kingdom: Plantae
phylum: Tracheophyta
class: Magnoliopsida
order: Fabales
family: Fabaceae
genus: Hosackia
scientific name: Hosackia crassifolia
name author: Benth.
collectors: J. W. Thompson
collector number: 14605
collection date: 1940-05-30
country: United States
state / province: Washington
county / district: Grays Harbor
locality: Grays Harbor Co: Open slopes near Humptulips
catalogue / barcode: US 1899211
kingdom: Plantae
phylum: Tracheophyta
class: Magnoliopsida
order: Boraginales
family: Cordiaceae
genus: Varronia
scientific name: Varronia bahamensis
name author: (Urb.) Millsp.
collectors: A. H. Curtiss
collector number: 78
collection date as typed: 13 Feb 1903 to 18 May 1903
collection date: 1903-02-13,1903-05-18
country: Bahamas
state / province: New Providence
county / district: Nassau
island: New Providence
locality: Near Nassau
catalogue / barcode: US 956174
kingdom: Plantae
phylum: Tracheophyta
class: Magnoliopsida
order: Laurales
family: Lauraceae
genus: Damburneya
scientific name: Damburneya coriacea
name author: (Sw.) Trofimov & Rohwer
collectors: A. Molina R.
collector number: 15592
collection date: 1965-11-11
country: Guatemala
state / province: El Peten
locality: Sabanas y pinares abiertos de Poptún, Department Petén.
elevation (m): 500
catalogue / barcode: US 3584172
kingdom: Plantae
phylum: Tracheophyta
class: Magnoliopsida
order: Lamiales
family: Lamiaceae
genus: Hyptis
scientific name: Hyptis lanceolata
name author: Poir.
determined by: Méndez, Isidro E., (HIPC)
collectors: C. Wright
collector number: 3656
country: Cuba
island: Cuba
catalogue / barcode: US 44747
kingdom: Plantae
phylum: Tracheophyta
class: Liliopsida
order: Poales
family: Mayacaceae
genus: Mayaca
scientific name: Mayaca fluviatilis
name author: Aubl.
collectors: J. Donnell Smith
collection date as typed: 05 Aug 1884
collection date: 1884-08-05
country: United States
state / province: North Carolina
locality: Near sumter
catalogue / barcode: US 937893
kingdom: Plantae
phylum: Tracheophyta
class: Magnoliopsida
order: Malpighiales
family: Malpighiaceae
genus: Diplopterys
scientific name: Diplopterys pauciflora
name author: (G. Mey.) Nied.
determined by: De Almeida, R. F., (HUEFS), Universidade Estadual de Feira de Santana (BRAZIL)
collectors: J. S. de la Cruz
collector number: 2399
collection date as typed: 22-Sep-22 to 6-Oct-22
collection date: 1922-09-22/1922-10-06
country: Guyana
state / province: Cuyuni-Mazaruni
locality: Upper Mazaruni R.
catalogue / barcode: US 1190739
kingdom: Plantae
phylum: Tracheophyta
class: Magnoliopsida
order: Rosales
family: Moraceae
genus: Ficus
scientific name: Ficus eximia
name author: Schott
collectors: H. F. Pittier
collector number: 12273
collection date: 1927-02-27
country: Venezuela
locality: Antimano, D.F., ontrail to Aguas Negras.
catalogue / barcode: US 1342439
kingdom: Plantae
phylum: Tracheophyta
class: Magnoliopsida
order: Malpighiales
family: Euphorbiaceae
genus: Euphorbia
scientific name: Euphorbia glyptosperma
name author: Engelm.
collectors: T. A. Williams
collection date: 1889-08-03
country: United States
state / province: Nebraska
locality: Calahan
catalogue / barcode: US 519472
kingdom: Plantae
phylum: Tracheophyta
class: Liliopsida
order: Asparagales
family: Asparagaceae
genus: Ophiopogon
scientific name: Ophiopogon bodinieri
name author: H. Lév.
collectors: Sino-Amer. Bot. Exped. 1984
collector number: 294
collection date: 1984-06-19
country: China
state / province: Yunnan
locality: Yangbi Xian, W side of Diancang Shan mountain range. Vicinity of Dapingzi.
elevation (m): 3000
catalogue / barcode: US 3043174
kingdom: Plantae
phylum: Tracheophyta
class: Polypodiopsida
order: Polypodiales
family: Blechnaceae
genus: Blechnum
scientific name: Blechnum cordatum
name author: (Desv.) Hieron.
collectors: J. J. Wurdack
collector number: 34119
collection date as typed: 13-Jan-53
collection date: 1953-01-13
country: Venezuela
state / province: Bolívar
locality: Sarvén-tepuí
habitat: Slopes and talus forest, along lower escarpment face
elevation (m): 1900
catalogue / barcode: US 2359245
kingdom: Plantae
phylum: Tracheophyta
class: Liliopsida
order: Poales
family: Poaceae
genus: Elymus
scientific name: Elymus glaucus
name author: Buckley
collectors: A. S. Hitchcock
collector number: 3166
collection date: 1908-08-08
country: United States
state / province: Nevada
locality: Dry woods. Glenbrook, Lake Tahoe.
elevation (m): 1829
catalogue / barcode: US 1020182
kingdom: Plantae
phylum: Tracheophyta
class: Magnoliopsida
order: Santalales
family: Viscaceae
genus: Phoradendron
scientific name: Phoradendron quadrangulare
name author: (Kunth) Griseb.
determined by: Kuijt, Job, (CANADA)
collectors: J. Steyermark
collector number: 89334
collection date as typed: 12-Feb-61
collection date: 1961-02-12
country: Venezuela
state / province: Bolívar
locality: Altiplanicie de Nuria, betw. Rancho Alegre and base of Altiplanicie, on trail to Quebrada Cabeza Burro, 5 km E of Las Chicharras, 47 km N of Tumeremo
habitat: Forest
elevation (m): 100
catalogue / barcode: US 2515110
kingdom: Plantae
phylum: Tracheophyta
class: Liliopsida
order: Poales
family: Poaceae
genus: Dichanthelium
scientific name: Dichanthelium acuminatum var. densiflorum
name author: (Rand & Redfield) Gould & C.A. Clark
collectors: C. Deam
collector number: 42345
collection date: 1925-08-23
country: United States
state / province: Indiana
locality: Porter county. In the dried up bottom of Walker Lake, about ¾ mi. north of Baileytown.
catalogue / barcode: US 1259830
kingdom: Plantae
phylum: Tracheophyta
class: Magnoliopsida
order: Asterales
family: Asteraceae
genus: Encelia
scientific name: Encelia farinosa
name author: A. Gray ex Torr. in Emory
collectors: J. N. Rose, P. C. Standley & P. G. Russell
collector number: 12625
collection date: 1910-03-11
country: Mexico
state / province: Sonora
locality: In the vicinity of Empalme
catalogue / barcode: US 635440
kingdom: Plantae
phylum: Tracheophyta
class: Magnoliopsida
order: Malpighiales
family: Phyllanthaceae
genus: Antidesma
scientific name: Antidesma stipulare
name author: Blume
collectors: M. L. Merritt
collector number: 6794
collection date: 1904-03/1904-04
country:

◆ **EXERCISE TASK**: Rename "catalogue / barcode" to "catalog number" everywhere it appears in the records, and leave every other line as it is.

◆ **RESPONSE**:
kingdom: Plantae
phylum: Tracheophyta
class: Magnoliopsida
order: Fabales
family: Fabaceae
genus: Hosackia
scientific name: Hosackia crassifolia
name author: Benth.
collectors: J. W. Thompson
collector number: 14605
collection date: 1940-05-30
country: United States
state / province: Washington
county / district: Grays Harbor
locality: Grays Harbor Co: Open slopes near Humptulips
catalog number: US 1899211
kingdom: Plantae
phylum: Tracheophyta
class: Magnoliopsida
order: Boraginales
family: Cordiaceae
genus: Varronia
scientific name: Varronia bahamensis
name author: (Urb.) Millsp.
collectors: A. H. Curtiss
collector number: 78
collection date as typed: 13 Feb 1903 to 18 May 1903
collection date: 1903-02-13,1903-05-18
country: Bahamas
state / province: New Providence
county / district: Nassau
island: New Providence
locality: Near Nassau
catalog number: US 956174
kingdom: Plantae
phylum: Tracheophyta
class: Magnoliopsida
order: Laurales
family: Lauraceae
genus: Damburneya
scientific name: Damburneya coriacea
name author: (Sw.) Trofimov & Rohwer
collectors: A. Molina R.
collector number: 15592
collection date: 1965-11-11
country: Guatemala
state / province: El Peten
locality: Sabanas y pinares abiertos de Poptún, Department Petén.
elevation (m): 500
catalog number: US 3584172
kingdom: Plantae
phylum: Tracheophyta
class: Magnoliopsida
order: Lamiales
family: Lamiaceae
genus: Hyptis
scientific name: Hyptis lanceolata
name author: Poir.
determined by: Méndez, Isidro E., (HIPC)
collectors: C. Wright
collector number: 3656
country: Cuba
island: Cuba
catalog number: US 44747
kingdom: Plantae
phylum: Tracheophyta
class: Liliopsida
order: Poales
family: Mayacaceae
genus: Mayaca
scientific name: Mayaca fluviatilis
name author: Aubl.
collectors: J. Donnell Smith
collection date as typed: 05 Aug 1884
collection date: 1884-08-05
country: United States
state / province: North Carolina
locality: Near sumter
catalog number: US 937893
kingdom: Plantae
phylum: Tracheophyta
class: Magnoliopsida
order: Malpighiales
family: Malpighiaceae
genus: Diplopterys
scientific name: Diplopterys pauciflora
name author: (G. Mey.) Nied.
determined by: De Almeida, R. F., (HUEFS), Universidade Estadual de Feira de Santana (BRAZIL)
collectors: J. S. de la Cruz
collector number: 2399
collection date as typed: 22-Sep-22 to 6-Oct-22
collection date: 1922-09-22/1922-10-06
country: Guyana
state / province: Cuyuni-Mazaruni
locality: Upper Mazaruni R.
catalog number: US 1190739
kingdom: Plantae
phylum: Tracheophyta
class: Magnoliopsida
order: Rosales
family: Moraceae
genus: Ficus
scientific name: Ficus eximia
name author: Schott
collectors: H. F. Pittier
collector number: 12273
collection date: 1927-02-27
country: Venezuela
locality: Antimano, D.F., ontrail to Aguas Negras.
catalog number: US 1342439
kingdom: Plantae
phylum: Tracheophyta
class: Magnoliopsida
order: Malpighiales
family: Euphorbiaceae
genus: Euphorbia
scientific name: Euphorbia glyptosperma
name author: Engelm.
collectors: T. A. Williams
collection date: 1889-08-03
country: United States
state / province: Nebraska
locality: Calahan
catalog number: US 519472
kingdom: Plantae
phylum: Tracheophyta
class: Liliopsida
order: Asparagales
family: Asparagaceae
genus: Ophiopogon
scientific name: Ophiopogon bodinieri
name author: H. Lév.
collectors: Sino-Amer. Bot. Exped. 1984
collector number: 294
collection date: 1984-06-19
country: China
state / province: Yunnan
locality: Yangbi Xian, W side of Diancang Shan mountain range. Vicinity of Dapingzi.
elevation (m): 3000
catalog number: US 3043174
kingdom: Plantae
phylum: Tracheophyta
class: Polypodiopsida
order: Polypodiales
family: Blechnaceae
genus: Blechnum
scientific name: Blechnum cordatum
name author: (Desv.) Hieron.
collectors: J. J. Wurdack
collector number: 34119
collection date as typed: 13-Jan-53
collection date: 1953-01-13
country: Venezuela
state / province: Bolívar
locality: Sarvén-tepuí
habitat: Slopes and talus forest, along lower escarpment face
elevation (m): 1900
catalog number: US 2359245
kingdom: Plantae
phylum: Tracheophyta
class: Liliopsida
order: Poales
family: Poaceae
genus: Elymus
scientific name: Elymus glaucus
name author: Buckley
collectors: A. S. Hitchcock
collector number: 3166
collection date: 1908-08-08
country: United States
state / province: Nevada
locality: Dry woods. Glenbrook, Lake Tahoe.
elevation (m): 1829
catalog number: US 1020182
kingdom: Plantae
phylum: Tracheophyta
class: Magnoliopsida
order: Santalales
family: Viscaceae
genus: Phoradendron
scientific name: Phoradendron quadrangulare
name author: (Kunth) Griseb.
determined by: Kuijt, Job, (CANADA)
collectors: J. Steyermark
collector number: 89334
collection date as typed: 12-Feb-61
collection date: 1961-02-12
country: Venezuela
state / province: Bolívar
locality: Altiplanicie de Nuria, betw. Rancho Alegre and base of Altiplanicie, on trail to Quebrada Cabeza Burro, 5 km E of Las Chicharras, 47 km N of Tumeremo
habitat: Forest
elevation (m): 100
catalog number: US 2515110
kingdom: Plantae
phylum: Tracheophyta
class: Liliopsida
order: Poales
family: Poaceae
genus: Dichanthelium
scientific name: Dichanthelium acuminatum var. densiflorum
name author: (Rand & Redfield) Gould & C.A. Clark
collectors: C. Deam
collector number: 42345
collection date: 1925-08-23
country: United States
state / province: Indiana
locality: Porter county. In the dried up bottom of Walker Lake, about ¾ mi. north of Baileytown.
catalog number: US 1259830
kingdom: Plantae
phylum: Tracheophyta
class: Magnoliopsida
order: Asterales
family: Asteraceae
genus: Encelia
scientific name: Encelia farinosa
name author: A. Gray ex Torr. in Emory
collectors: J. N. Rose, P. C. Standley & P. G. Russell
collector number: 12625
collection date: 1910-03-11
country: Mexico
state / province: Sonora
locality: In the vicinity of Empalme
catalog number: US 635440
kingdom: Plantae
phylum: Tracheophyta
class: Magnoliopsida
order: Malpighiales
family: Phyllanthaceae
genus: Antidesma
scientific name: Antidesma stipulare
name author: Blume
collectors: M. L. Merritt
collector number: 6794
collection date: 1904-03/1904-04
country:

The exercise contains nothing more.